Second, ten wrong guesses on the screen lock code wipes the phone.
But if you stop the counter from counting, you can exhaust the
possibilities in less than 24 hours if you have physical access to the phone.
So, you send the phone a software update with the counter disabled, so it
doesn't count. Then you try every possible lock code. QED,
"quite easily done," as my Mathematical Economics professor used to
say.
There
are some skeptics who say that Apple doesn’t allow updates without the screen
lock code. I believe this is
incorrect. The FBI has the physical
phone. According to the Internet documentation, you can update the Apple
5c by connecting it to an Apple computer and using Itunes. The screen
lock code is not required.
Others
objected that the lock codes would have to be entered through the touch screen
of the phone manually. I don’t think
that’s true either. Apple uses
subcontractors to manufacture the screen hardware. The specifications are
circulated to competing subcontractors. It would be relatively easy to
simulate screen input on a phone you can physically take apart and rewire to an
alternate input source.
Now
Apple is suing the FBI to force the disclosure of how the Feds unlocked the
Apple 5C phone. We do not need a lawsuit
or a law. Apple did not give the FBI a way to open the phone. The
FBI got Cellebrite, an Israeli technical company, to do it for them.
Now Apple wants the secret. There is no reason Cellebrite should be
forced to give Apple the results of Cellebrite's research. The FBI
probably signed a nondisclosure agreement with Cellebrite as part of the deal
to get the phone unlocked. The method is not the FBI's to give.
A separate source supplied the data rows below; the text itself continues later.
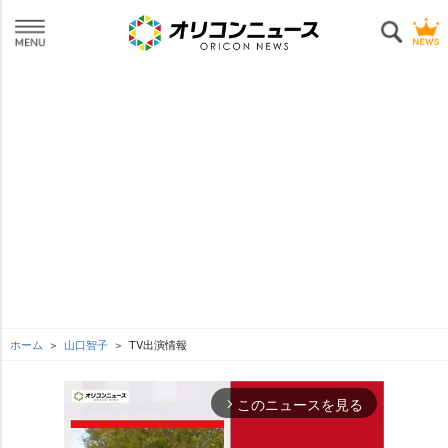
ホーム
山口智子
TV出演情報
このニュースを見る
arrow_forward_ios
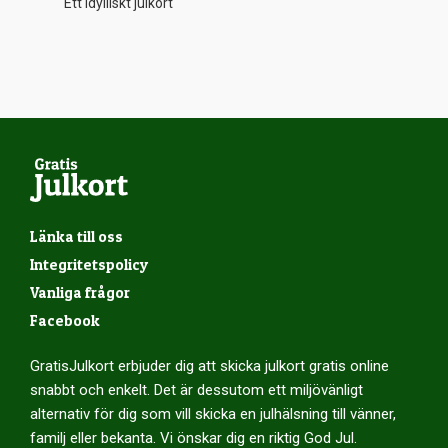
Ett idylliskt julkort
Länka till oss
Integritetspolicy
Vanliga frågor
Facebook
GratisJulkort erbjuder dig att skicka julkort gratis online
snabbt och enkelt. Det är dessutom ett miljövänligt
alternativ för dig som vill skicka en julhälsning till vänner,
familj eller bekanta. Vi önskar dig en riktig God Jul.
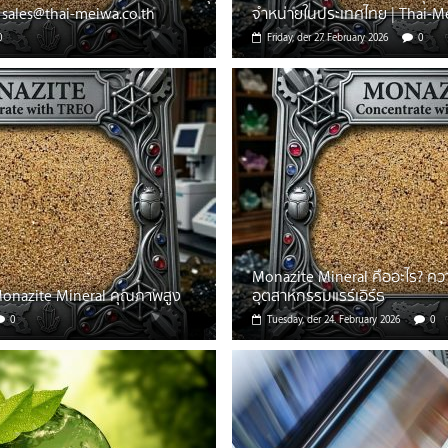
sales@thai-meiwa.co.th
จำหน่ายในประเทศไทย | Thai-M
0
Friday, der 27. February 2026
0
Monazite Mineral คืออะไร? ค
Monazite Mineral คุณภาพสูง
อุตสาหกรรมแรร์เอิร์ธ
0
Tuesday, der 24. February 2026
0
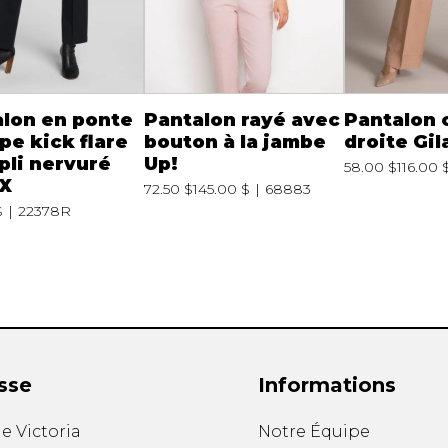
lon en ponte
Pantalon rayé avec
Pantalon 
pe kick flare
bouton à la jambe
droite Gil
pli nervuré
Up!
58.00 $
116.00 
X
72.50 $
145.00 $
68883
$
22378R
sse
Informations
e Victoria
Notre Équipe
Initially, I thought Apple should cooperate, but I've thought
about it and changed my mind. The pace of technology is going to make
this a constant race between the cryptographers and the decoders. I don't think
either side should have to reveal its methods to the other. In America we
litigate entirely too much. We don’t
need a court decision or a law on which side should have to give up their secrets
to the other. The law moves at a glacial
pace, taking decades or even hundreds of years to change. In one current example, the FCC is trying to
regulate the internet using a rule framework designed for regulating railroads
in 1887. We can avoid the paralysis of
the law for these cases. We can just let
the technical balance of power see saw back and forth on its own.